[Passage to read]

----

Friday, 8 February 2013

Day 231: Thirteen Ways of Looking at a Blackbird

Wallace Stevens' main theme in his poetry was the mighty rein of the imagination. And this poem, 'Thirteen Ways of Looking at a Blackbird' has become not only a staple of modernist poetry, but also a classic in its own right, as well as proof positive of his thesis. 

Who ever said there's only one way to look at things? Poets, like many other people I'm sure, prefer multiple. Therein lies the fun. From the reality (last stanza -and last on his list of priorities...) through all the realms of the imagination (every other stanza). Let the adventure begin!:

Thirteen Ways of Looking at a Blackbird - Wallace Stevens

Among twenty snowy mountains,
The only moving thing
Was the eye of the blackbird.

I was of three minds,
Like a tree
In which there are three blackbirds.

The blackbird whirled in the autumn winds.
It was a small part of the pantomime.

A man and a woman
Are one.
A man and a woman and a blackbird
Are one.

I do not know which to prefer,
The beauty of inflections
Or the beauty of innuendoes,
The blackbird whistling
Or just after.

Icicles filled the long window
With barbaric glass.
The shadow of the blackbird
Crossed it, to and fro.
The mood
Traced in the shadow
An indecipherable cause.

O thin men of Haddam,
Why do you imagine golden birds?
Do you not see how the blackbird
Walks around the feet
Of the women about you?

I know noble accents
And lucid, inescapable rhythms;
But I know, too,
That the blackbird is involved
In what I know.

When the blackbird flew out of sight,
It marked the edge
Of one of many circles.

At the sight of blackbirds
Flying in a green light,
Even the bawds of euphony
Would cry out sharply.

He rode over Connecticut
In a glass coach.
Once, a fear pierced him,
In that he mistook
The shadow of his equipage
For blackbirds.

The river is moving.
The blackbird must be flying.

It was evening all afternoon.
It was snowing
And it was going to snow.
The blackbird sat
In the cedar-limbs.

Thursday, 7 February 2013

Day 230: Pay Attention

Don't forget to look at the world today as you go by it, to 'pay attention.' For that, according to Mary Oliver, is 'our endless/and proper work.' 

Yes! No! - Mary Oliver

How necessary it is to have opinions! I think the spotted trout
lilies are satisfied, standing a few inches above the earth. I
think serenity is not something you just find in the world,
like a plum tree, holding up its white petals.

The violets, along the river, are opening their blue faces, like
small dark lanterns.

The green mosses, being so many, are as good as brawny.

How important it is to walk along, not in haste but slowly,
looking at everything and calling out

Yes! No! The

swan, for all his pomp, his robes of grass and petals, wants
only to be allowed to live on the nameless pond. The catbrier
is without fault. The water thrushes, down among the sloppy
rocks, are going crazy with happiness. Imagination is better
than a sharp instrument. To pay attention, this is our endless
and proper work.

----

[Goals]
1. Copy the passage from the poetry blog entries word for word, from "Friday, 8 February" up to and including "of his thesis.".
2. In the poetry blog entries, list every plant named in the Mary Oliver poem "Yes! No!"

[Questions on pictured content]
----

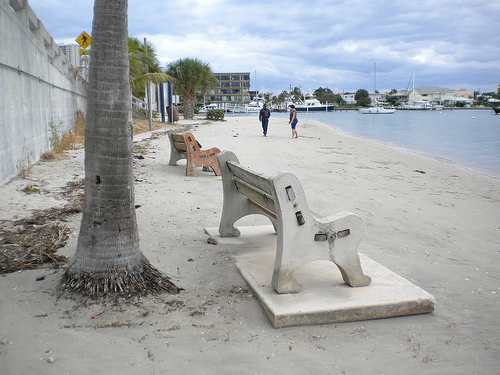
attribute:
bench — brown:
[167, 129, 219, 176]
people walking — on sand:
[254, 102, 300, 138]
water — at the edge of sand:
[361, 135, 422, 159]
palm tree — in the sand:
[72, 3, 156, 296]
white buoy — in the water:
[468, 111, 478, 119]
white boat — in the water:
[359, 102, 397, 114]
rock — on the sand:
[44, 352, 60, 362]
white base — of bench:
[206, 221, 438, 328]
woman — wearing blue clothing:
[286, 100, 299, 139]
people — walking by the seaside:
[256, 100, 301, 139]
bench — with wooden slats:
[161, 130, 224, 176]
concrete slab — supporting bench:
[204, 219, 436, 328]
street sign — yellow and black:
[75, 29, 93, 48]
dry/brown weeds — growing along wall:
[46, 114, 89, 152]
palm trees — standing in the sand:
[163, 57, 213, 119]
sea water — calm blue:
[394, 113, 471, 148]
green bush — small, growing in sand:
[207, 105, 224, 122]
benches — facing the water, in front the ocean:
[166, 127, 375, 296]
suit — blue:
[286, 109, 298, 124]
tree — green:
[169, 54, 217, 124]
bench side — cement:
[272, 171, 369, 291]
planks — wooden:
[230, 161, 278, 215]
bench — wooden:
[167, 127, 223, 173]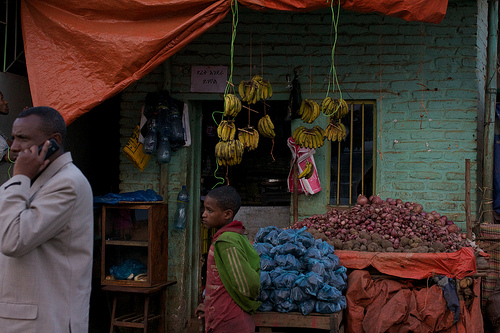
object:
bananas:
[222, 95, 229, 115]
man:
[2, 105, 101, 332]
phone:
[31, 138, 61, 161]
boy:
[198, 186, 266, 333]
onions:
[356, 193, 368, 204]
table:
[333, 246, 478, 332]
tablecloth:
[333, 247, 475, 281]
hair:
[204, 182, 242, 214]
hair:
[16, 104, 69, 144]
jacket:
[1, 153, 96, 332]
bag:
[105, 258, 148, 280]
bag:
[257, 226, 279, 243]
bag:
[310, 238, 332, 260]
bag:
[303, 274, 334, 294]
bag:
[257, 252, 281, 273]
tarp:
[19, 2, 233, 128]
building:
[112, 2, 488, 332]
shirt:
[202, 222, 254, 327]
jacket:
[202, 225, 266, 313]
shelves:
[96, 195, 166, 290]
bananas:
[238, 80, 245, 98]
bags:
[272, 270, 300, 287]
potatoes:
[333, 238, 342, 249]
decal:
[206, 249, 225, 299]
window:
[326, 97, 376, 205]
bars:
[359, 103, 367, 204]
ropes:
[224, 1, 239, 93]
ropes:
[321, 1, 343, 117]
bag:
[96, 189, 163, 206]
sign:
[189, 64, 230, 93]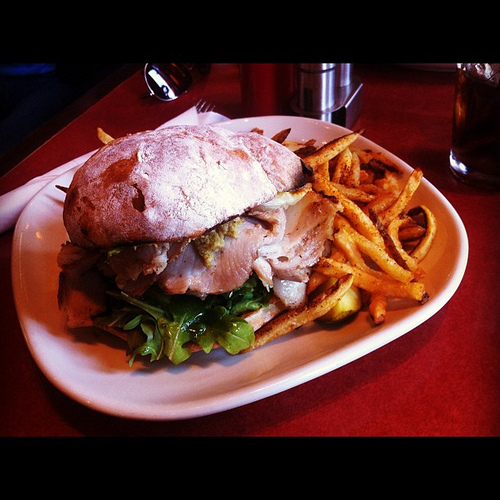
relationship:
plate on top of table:
[13, 113, 473, 424] [1, 65, 500, 436]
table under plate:
[1, 65, 500, 436] [13, 113, 473, 424]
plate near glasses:
[13, 113, 473, 424] [138, 63, 212, 101]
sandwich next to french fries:
[62, 124, 336, 368] [242, 124, 438, 354]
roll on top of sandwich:
[61, 126, 309, 245] [62, 124, 336, 368]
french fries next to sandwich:
[242, 124, 438, 354] [62, 124, 336, 368]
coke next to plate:
[447, 63, 498, 191] [13, 113, 473, 424]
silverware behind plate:
[1, 99, 231, 236] [13, 113, 473, 424]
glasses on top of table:
[138, 63, 212, 101] [1, 65, 500, 436]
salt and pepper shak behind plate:
[285, 64, 363, 130] [13, 113, 473, 424]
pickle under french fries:
[309, 277, 363, 328] [242, 124, 438, 354]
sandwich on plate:
[62, 124, 336, 368] [13, 113, 473, 424]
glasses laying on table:
[138, 63, 212, 101] [1, 65, 500, 436]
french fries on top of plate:
[242, 124, 438, 354] [13, 113, 473, 424]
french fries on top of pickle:
[242, 124, 438, 354] [309, 277, 363, 328]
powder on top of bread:
[128, 139, 241, 212] [63, 124, 313, 243]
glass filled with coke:
[449, 63, 499, 191] [447, 63, 498, 191]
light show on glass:
[451, 157, 467, 176] [449, 63, 499, 191]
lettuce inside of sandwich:
[93, 279, 273, 367] [62, 124, 336, 368]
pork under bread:
[151, 185, 339, 298] [63, 124, 313, 243]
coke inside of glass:
[447, 63, 498, 191] [449, 63, 499, 191]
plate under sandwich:
[13, 113, 473, 424] [62, 124, 336, 368]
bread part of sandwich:
[63, 124, 313, 243] [62, 124, 336, 368]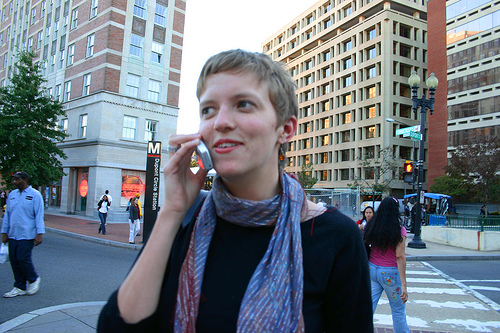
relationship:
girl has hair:
[97, 48, 374, 332] [195, 48, 299, 171]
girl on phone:
[97, 48, 374, 332] [198, 139, 214, 170]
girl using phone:
[97, 48, 374, 332] [198, 139, 214, 170]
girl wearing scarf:
[97, 48, 374, 332] [175, 174, 305, 331]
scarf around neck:
[175, 174, 305, 331] [217, 155, 281, 199]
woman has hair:
[363, 198, 409, 330] [364, 196, 401, 254]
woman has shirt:
[363, 198, 409, 330] [367, 226, 408, 266]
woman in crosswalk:
[363, 198, 409, 330] [372, 260, 499, 331]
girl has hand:
[97, 48, 374, 332] [164, 134, 208, 216]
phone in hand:
[198, 139, 214, 170] [164, 134, 208, 216]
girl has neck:
[97, 48, 374, 332] [217, 155, 281, 199]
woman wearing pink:
[363, 198, 409, 330] [369, 224, 406, 272]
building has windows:
[2, 1, 186, 225] [132, 0, 169, 28]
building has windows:
[2, 1, 186, 225] [127, 33, 165, 65]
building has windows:
[2, 1, 186, 225] [122, 72, 163, 104]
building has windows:
[2, 1, 186, 225] [120, 114, 159, 146]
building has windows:
[262, 1, 446, 201] [299, 44, 335, 89]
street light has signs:
[408, 68, 439, 250] [394, 125, 424, 145]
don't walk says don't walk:
[406, 160, 415, 174] [406, 160, 415, 174]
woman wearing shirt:
[363, 198, 409, 330] [367, 226, 408, 266]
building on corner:
[2, 1, 186, 225] [44, 212, 143, 251]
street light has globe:
[408, 68, 439, 250] [407, 68, 420, 89]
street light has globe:
[408, 68, 439, 250] [426, 72, 440, 93]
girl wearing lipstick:
[97, 48, 374, 332] [210, 137, 243, 154]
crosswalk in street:
[372, 260, 499, 331] [365, 258, 497, 331]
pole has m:
[144, 142, 159, 242] [148, 141, 161, 153]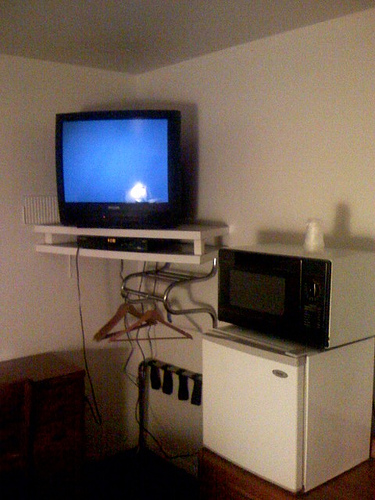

----

[Full answers]
1.
Friday, 8 February 2013

Day 231: Thirteen Ways of Looking at a Blackbird

Wallace Stevens' main theme in his poetry was the mighty rein of the imagination. And this poem, 'Thirteen Ways of Looking at a Blackbird' has become not only a staple of modernist poetry, but also a classic in its own right, as well as proof positive of his thesis.

2.
- spotted trout lilies
- plum tree
- violets
- green mosses
- grass
- catbrier